Because the Only Place in Town What Carries It Is 45 Minutes Away

, who is made of awesome, typed all this out for me, so here I present it to you, should you, you know, care. And also for me so that I can remember to excerpt it on the website.

This wondrous book, illustrated somewhat unevenly by the comic book
artist Michael Kaluta, is by far the most successful and accessible
yet from the dazzlingly talented Catherynne M. Valente. It encompasses
a number of lofty predecessors without being diminished by them. First
and foremost, it models itself upon The Book of One Thousand and One
not only in its central conceit, of a woman spinning out
nightly stories to a prince, but in its Middle Eastern fantasyland
setting. But it is also a novel about storytelling, a self-conscious
postmodernist narrative exercise that calls to mind John Barth’s
brain-twisting novella “Dunyazadiad” and Italo Calvino’s novel If on
a Winter’s Night a Traveler.

  A mysterious girl whose bizarre appearance has led to a gentle but
solitary captivity within the sultan’s lush gardens tells stories to
one of that monarch’s young sons, a boy who first approaches her to
demonstrate his bravery in the face of a monster but quickly becomes
enamored of her and her tales. As do we. These tales are astonishing
inventions that perfectly capture the feel of traditional fairy tales
without ever merely recapitulating them; oh, there are elements shared
with existing fairy tales and myths, but only because Valente is
drawing on the same primal sources. Each of her tales spins off into
another, burrowing deeper into the heart of story, as character after
character insists upon being heard, upon telling his, her, or its own
story, all of them weaving together into a sumptuous and satisfying
whole. The movement is inward, then outward again, then inward, from
the depths to the surface and back again, in a cyclical pattern
appropriately reminiscent of sleep rhythms or the stitches that make
up a tapestry. This structure works beautifully to build suspense and
layer complexity into the novel. Very early it becomes apparent that
each of the tales related by Valente’s characters, of pirates,
monsters, shape-shifters, and living stars, is a facet of a bigger
tale: a tale too large for a single volume to contain.

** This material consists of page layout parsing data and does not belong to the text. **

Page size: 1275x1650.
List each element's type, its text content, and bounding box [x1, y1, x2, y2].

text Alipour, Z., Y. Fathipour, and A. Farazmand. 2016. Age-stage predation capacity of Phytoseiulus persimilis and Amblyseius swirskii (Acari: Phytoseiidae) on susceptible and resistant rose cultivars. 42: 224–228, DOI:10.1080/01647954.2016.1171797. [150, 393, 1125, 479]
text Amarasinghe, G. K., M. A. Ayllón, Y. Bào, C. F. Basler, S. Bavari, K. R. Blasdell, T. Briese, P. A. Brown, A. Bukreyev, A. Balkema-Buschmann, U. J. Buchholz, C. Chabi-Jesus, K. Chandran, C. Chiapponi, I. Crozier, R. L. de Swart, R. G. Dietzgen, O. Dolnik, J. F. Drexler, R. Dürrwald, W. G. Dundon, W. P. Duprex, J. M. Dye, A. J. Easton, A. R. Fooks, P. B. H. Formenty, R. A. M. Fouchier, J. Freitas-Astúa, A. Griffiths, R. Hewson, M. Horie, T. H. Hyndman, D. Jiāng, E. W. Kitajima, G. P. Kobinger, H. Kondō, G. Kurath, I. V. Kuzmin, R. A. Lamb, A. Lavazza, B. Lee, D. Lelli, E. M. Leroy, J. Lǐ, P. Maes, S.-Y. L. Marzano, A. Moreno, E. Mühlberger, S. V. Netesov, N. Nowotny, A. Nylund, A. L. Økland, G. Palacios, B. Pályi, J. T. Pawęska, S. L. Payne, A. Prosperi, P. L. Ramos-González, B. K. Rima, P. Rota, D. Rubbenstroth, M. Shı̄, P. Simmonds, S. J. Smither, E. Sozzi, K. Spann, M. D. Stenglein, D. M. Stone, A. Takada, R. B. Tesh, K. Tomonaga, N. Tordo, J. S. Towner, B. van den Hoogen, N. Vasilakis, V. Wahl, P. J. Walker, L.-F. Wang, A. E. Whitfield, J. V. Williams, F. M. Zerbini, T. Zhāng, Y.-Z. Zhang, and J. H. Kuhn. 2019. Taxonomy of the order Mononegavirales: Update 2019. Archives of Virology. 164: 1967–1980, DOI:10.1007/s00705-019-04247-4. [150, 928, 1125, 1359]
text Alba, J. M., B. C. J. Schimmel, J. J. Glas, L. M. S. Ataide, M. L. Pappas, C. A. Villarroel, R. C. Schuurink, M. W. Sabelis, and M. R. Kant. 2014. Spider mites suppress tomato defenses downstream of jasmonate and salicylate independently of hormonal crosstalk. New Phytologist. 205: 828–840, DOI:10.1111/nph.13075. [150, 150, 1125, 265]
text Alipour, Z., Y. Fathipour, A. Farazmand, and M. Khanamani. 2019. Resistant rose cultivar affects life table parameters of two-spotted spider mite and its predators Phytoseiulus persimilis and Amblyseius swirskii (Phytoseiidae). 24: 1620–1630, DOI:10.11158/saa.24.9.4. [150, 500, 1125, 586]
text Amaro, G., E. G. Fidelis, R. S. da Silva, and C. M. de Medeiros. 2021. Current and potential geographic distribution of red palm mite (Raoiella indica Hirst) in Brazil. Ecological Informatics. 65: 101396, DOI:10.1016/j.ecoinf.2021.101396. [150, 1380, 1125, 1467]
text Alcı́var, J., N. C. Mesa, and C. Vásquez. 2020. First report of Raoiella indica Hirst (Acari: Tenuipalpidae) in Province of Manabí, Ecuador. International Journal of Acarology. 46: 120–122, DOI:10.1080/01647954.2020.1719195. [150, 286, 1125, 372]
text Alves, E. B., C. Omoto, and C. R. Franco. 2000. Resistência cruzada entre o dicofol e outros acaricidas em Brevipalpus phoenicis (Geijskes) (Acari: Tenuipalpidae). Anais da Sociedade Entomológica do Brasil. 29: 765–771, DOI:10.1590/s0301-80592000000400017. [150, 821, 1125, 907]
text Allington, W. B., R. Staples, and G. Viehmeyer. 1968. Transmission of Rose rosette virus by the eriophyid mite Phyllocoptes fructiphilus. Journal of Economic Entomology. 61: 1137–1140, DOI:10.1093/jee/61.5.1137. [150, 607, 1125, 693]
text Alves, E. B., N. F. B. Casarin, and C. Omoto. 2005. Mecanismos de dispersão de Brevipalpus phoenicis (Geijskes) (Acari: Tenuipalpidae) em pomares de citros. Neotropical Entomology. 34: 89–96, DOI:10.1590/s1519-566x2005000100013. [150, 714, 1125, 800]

  Just as extraordinary as the unflagging yet never grasping
inventiveness that distinguishes these pages, and which holds not only
for the individual stories but the vast mythos that slowly emerges
into view, underpinning and overarching them, is the degree to which
Valente succeeds in grounding her flights of fancy in characters — some
human, some not — that we come to know and care deeply about.

–Mixed reports as to whether Gahan Wilson or Paul Witcover wrote this

Still very sick, in other news. Still very snowing, for which I am glad. Trying to decide if flying to Boston is a better bet than driving, even if it would mean missing a fun stopover in New York.